# Acts 23:6: NIV translation of 'kai'



## KMK (Oct 30, 2012)

Acts 23:6

KJV: But when Paul perceived that the one part were Sadducees, and the other Pharisees, he cried out in the council, Men and brethren, I am a Pharisee, the son of a Pharisee: of the hope *and* resurrection of the dead I am called in question. 

ESV: Now when Paul perceived that one part were Sadducees and the other Pharisees, he cried out in the council, “Brothers, I am a Pharisee, a son of Pharisees. It is iwith respect to the hope *and* the resurrection of the dead that I am on trial."

NIV: Then Paul, knowing that some of them were Sadducees and the others Pharisees, called out in the Sanhedrin, "My brothers, I am a Pharisee, the son of a Pharisee. I stand on trial because of my hope *in* the resurrection of the dead."

Every standard version I have checked translates 'kai' as 'and' except the NIV which translates it 'in'. What gives?


----------



## The Apologetic Thomas (Oct 30, 2012)

They probably thought that it would make more sense saying "in". It does.
That doesn't mean it's right, but literal translations such as the NASB or the ESV don't always make perfect sense in English.
Actually technically most of the sentences in the ESV aren't even grammatically correct in English.


----------



## KMK (Oct 30, 2012)

The Apologetic Thomas said:


> They probably thought that it would make more sense saying "in". It does.
> That doesn't mean it's right, but literal translations such as the NASB or the ESV don't always make perfect sense in English.

> Exercises:
1. Please reproduce the Acts 23:6 thread from "Every standard version" to "Thomas (Oct 30, 2012)".
2. Resume the Acts 23:6 thread, starting right after its last shown line.

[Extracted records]
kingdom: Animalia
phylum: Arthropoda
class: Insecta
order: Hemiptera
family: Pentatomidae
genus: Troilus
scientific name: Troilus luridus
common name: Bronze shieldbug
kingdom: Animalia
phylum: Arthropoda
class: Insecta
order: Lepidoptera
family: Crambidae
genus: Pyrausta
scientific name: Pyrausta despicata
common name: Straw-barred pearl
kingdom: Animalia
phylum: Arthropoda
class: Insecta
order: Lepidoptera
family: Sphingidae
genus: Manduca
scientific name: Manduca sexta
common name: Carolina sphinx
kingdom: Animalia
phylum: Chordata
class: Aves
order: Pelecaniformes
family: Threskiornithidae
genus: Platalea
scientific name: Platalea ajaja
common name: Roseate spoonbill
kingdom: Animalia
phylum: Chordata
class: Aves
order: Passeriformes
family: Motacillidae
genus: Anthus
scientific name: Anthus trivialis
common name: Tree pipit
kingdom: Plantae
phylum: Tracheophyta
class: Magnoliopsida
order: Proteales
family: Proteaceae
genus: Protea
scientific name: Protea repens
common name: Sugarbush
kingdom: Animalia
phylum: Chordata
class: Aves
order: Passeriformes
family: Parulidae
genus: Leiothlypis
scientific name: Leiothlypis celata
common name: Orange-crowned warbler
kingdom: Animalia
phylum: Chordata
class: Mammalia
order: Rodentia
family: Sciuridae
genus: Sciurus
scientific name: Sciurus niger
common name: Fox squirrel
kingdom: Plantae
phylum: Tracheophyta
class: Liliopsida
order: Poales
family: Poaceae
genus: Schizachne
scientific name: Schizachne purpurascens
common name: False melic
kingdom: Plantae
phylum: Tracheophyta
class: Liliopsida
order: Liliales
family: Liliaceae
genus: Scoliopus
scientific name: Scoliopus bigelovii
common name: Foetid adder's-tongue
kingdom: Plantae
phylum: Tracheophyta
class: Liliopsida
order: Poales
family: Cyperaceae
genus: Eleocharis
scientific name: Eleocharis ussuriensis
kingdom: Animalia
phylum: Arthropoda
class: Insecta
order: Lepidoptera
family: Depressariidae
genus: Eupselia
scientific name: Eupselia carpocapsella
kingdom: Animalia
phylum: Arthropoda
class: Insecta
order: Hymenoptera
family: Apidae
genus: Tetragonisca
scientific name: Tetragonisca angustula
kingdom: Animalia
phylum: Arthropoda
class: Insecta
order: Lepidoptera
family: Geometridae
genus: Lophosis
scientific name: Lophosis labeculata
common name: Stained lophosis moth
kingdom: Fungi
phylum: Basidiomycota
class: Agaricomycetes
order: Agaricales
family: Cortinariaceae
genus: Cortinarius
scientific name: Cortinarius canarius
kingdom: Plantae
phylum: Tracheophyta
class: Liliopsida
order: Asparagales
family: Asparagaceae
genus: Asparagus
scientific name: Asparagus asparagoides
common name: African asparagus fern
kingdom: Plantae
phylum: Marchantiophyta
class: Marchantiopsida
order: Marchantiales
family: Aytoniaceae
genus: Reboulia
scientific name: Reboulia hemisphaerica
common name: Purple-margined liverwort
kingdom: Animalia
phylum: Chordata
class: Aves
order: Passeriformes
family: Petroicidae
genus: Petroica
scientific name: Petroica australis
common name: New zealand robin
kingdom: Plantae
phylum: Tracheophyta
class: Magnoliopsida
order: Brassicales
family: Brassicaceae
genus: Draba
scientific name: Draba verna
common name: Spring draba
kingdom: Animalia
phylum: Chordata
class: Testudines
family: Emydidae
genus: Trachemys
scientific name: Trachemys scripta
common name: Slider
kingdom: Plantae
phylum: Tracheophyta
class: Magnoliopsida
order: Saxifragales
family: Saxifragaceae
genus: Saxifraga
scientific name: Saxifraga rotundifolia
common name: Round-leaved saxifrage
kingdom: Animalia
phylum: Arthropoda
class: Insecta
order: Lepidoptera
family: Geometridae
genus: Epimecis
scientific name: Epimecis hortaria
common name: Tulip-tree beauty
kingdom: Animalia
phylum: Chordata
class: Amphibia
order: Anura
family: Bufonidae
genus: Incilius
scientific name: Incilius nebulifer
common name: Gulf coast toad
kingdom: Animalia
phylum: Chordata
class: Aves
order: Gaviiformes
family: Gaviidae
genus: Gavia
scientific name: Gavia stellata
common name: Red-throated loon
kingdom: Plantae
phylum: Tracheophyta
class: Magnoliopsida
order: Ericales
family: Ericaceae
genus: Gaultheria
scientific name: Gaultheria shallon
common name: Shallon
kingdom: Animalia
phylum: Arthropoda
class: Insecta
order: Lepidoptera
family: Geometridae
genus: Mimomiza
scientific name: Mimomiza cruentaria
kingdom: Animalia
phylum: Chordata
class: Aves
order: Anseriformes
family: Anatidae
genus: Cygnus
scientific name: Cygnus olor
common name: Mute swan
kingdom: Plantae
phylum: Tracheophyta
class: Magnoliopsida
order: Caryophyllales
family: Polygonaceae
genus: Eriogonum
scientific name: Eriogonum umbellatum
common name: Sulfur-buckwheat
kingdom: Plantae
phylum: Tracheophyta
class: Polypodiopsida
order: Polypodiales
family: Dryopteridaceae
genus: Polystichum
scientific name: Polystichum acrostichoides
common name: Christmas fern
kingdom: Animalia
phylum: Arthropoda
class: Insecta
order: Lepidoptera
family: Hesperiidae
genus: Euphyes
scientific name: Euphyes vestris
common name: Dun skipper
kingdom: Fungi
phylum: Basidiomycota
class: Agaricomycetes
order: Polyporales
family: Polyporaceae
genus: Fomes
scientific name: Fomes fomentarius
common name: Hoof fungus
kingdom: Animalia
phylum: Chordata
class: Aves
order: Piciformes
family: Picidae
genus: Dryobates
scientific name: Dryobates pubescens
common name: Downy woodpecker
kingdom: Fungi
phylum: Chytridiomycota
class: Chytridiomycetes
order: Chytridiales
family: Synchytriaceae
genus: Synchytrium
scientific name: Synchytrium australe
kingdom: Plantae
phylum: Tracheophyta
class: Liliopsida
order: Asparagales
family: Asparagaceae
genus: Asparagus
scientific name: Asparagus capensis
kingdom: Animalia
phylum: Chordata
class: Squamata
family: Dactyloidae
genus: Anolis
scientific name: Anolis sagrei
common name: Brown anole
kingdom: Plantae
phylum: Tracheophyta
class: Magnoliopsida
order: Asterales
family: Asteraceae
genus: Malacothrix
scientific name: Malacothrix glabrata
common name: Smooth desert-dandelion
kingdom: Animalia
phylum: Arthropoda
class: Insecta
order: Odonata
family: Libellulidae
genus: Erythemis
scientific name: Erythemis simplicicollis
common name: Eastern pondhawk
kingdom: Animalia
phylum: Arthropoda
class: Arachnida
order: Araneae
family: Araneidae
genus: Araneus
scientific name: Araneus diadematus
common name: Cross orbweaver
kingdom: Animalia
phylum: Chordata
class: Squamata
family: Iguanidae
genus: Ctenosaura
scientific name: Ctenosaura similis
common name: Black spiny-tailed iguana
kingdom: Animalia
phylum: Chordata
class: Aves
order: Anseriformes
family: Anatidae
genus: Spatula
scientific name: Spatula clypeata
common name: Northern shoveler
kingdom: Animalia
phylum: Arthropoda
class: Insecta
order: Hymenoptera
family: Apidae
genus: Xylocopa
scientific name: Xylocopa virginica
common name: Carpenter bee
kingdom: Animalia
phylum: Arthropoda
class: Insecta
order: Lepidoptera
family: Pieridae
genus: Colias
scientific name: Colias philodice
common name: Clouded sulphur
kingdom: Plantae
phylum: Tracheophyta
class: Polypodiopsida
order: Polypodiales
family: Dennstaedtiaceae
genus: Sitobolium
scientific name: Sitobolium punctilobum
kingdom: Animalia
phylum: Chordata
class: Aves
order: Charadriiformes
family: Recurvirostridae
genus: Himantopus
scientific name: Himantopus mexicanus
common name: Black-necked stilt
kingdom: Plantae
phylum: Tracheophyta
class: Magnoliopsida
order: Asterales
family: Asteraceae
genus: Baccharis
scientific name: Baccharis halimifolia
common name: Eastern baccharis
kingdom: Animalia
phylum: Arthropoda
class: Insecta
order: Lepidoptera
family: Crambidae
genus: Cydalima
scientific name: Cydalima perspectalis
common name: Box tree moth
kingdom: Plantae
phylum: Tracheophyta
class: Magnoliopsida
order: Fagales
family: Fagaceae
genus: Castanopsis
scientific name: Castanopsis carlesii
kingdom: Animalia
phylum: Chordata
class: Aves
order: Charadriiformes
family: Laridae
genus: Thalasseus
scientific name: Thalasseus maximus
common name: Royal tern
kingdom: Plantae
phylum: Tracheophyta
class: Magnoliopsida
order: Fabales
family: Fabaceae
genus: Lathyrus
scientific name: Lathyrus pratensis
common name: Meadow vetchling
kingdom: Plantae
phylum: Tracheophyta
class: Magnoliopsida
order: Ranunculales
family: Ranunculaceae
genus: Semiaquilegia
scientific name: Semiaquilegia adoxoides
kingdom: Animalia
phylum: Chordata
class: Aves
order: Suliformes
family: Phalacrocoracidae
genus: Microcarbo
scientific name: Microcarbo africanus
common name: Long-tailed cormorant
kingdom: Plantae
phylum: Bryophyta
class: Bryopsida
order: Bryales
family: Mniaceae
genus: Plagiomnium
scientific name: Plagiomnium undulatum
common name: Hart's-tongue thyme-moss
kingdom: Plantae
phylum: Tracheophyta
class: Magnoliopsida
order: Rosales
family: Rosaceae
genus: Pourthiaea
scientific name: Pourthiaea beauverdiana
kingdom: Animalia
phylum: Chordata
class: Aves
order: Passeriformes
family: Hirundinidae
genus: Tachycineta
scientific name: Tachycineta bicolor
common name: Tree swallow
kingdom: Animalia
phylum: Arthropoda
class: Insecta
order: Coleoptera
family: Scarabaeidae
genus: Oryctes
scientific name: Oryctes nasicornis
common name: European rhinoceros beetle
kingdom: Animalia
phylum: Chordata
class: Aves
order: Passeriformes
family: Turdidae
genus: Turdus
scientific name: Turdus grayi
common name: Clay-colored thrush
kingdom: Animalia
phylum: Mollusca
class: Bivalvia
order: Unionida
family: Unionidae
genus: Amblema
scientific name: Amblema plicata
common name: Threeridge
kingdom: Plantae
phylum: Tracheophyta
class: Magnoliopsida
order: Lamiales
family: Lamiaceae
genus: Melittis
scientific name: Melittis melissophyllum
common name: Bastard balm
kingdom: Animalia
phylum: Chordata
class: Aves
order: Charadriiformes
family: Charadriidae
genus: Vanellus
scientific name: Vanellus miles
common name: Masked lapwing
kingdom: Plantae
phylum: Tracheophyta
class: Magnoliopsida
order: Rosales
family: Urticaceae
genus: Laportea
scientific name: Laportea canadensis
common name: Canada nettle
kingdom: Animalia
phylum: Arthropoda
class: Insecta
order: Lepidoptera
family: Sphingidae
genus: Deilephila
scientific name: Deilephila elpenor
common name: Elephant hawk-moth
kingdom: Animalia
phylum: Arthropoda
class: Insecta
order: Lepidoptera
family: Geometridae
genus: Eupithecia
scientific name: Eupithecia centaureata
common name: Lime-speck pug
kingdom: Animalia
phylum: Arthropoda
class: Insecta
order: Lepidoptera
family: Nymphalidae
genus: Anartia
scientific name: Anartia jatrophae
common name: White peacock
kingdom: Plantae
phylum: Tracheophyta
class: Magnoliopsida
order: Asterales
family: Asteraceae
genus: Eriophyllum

> Responses for each task:
1.
Every standard version I have checked translates 'kai' as 'and' except the NIV which translates it 'in'. What gives?


----------



## The Apologetic Thomas (Oct 30, 2012)

2.
> Actually technically most of the sentences in the ESV aren't even grammatically correct in English.



I don't see how the grammar is improved by the change. There are theological implications to changing 'and' to 'in', especially to the Jews whom Paul is addressing.


----------



## JohnGill (Oct 30, 2012)

KMK said:


> The Apologetic Thomas said:
> 
> 
> > They probably thought that it would make more sense saying "in". It does.
> ...



Maybe the NIV translators didn't see any difference between (the hope) and (the resurrection) of the dead. It looks like they saw only one thing in the phrase instead of two.


----------



## KMK (Oct 30, 2012)

JohnGill said:


> KMK said:
> 
> 
> > The Apologetic Thomas said:
> ...



But doesn't the word 'kai' necessitate two things? Isn't 'and' the most common translation of 'kai'?


----------



## JohnGill (Oct 30, 2012)

KMK said:


> But doesn't the word 'kai' necessitate two things? Isn't 'and' the most common translation of 'kai'?



I agree with you and yes it is. But this is the only reason I could think of to translate 'kai' as 'in' instead of 'and'. The CEB has 'in' as well, but the HCS and NRSV have "hope *of* the resurrection of the dead!" Looks like the understanding of the verse changed. I would think the hope of the dead in Christ is just as important as their resurrection. Especially since all of the dead will be resurrected on the day of judgment. The NIV/CEB/HCS/NRSV seem to be ignoring the hope of the dead and only focusing on the resurrection of the dead.


----------



## KMK (Oct 31, 2012)

Perhaps newer translators consider the two nouns conjoined by 'kai' to be a hendiadys and therefore see 'resurrection' as describing 'hope'.


----------



## KMK (Oct 31, 2012)

It appears that is the case.

J.A. Alexander:



> By hope and resurrection many understand the hope of such a resurrection, by the figure called hendiadys (see above, on 2:42). More probably, however, one is a generic and the other a specific term, the hope (of Israel) and (as a necessary part of it, or necessarily connected with it, that of the) resurrection of the dead.


----------



## JimmyH (Oct 31, 2012)

In case there are any other uneducated louts, like me, on this board, this page here give a good account of hendiadys.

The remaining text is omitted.